▸ **Goal of the exercise**
Throughout the material below, count the lines that include the string "полосе", then report only the resulting number.

▸ **Input data**
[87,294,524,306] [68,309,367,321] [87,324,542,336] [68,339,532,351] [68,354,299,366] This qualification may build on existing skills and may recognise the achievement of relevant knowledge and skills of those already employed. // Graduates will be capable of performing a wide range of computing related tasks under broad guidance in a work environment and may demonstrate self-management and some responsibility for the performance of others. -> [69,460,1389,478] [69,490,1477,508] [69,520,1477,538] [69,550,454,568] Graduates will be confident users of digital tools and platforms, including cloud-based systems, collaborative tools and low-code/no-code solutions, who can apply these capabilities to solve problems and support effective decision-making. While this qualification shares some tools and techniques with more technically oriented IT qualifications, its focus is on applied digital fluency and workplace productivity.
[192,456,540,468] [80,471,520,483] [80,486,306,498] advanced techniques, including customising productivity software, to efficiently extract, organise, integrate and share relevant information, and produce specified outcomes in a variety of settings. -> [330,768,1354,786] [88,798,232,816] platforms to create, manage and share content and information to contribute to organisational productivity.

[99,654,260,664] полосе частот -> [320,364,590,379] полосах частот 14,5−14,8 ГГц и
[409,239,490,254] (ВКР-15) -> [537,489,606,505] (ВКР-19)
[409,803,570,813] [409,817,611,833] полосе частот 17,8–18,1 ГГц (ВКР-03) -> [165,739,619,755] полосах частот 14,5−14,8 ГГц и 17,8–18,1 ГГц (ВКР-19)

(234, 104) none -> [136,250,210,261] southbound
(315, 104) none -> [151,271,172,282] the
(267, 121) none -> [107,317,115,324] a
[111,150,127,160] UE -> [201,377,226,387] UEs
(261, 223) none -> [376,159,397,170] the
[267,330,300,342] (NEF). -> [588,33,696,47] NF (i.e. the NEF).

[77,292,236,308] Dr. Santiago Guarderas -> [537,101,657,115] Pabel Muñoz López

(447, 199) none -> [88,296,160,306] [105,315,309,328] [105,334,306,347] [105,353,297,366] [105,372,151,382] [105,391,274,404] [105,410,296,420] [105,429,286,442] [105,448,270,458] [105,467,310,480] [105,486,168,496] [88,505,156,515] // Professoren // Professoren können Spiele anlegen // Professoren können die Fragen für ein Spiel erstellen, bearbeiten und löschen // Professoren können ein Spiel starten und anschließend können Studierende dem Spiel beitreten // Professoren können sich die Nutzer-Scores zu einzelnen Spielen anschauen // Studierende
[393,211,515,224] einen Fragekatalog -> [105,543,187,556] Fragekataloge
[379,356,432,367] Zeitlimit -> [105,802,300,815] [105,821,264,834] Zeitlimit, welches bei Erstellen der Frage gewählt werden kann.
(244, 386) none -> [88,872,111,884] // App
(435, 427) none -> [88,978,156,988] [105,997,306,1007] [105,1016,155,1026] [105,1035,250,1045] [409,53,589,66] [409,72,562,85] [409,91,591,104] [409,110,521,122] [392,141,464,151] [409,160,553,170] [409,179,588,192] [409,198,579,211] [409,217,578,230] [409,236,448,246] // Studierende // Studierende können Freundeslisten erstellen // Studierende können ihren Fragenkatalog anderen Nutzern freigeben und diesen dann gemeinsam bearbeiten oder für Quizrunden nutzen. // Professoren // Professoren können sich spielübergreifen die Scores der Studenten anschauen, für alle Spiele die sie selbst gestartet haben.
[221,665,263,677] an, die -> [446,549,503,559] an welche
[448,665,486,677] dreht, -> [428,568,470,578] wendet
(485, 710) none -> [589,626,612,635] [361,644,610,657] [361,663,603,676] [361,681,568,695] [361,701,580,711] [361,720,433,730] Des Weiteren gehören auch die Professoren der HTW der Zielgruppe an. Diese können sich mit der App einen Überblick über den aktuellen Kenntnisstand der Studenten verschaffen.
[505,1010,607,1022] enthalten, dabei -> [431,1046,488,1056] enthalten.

▸ **Answer to this problem**
2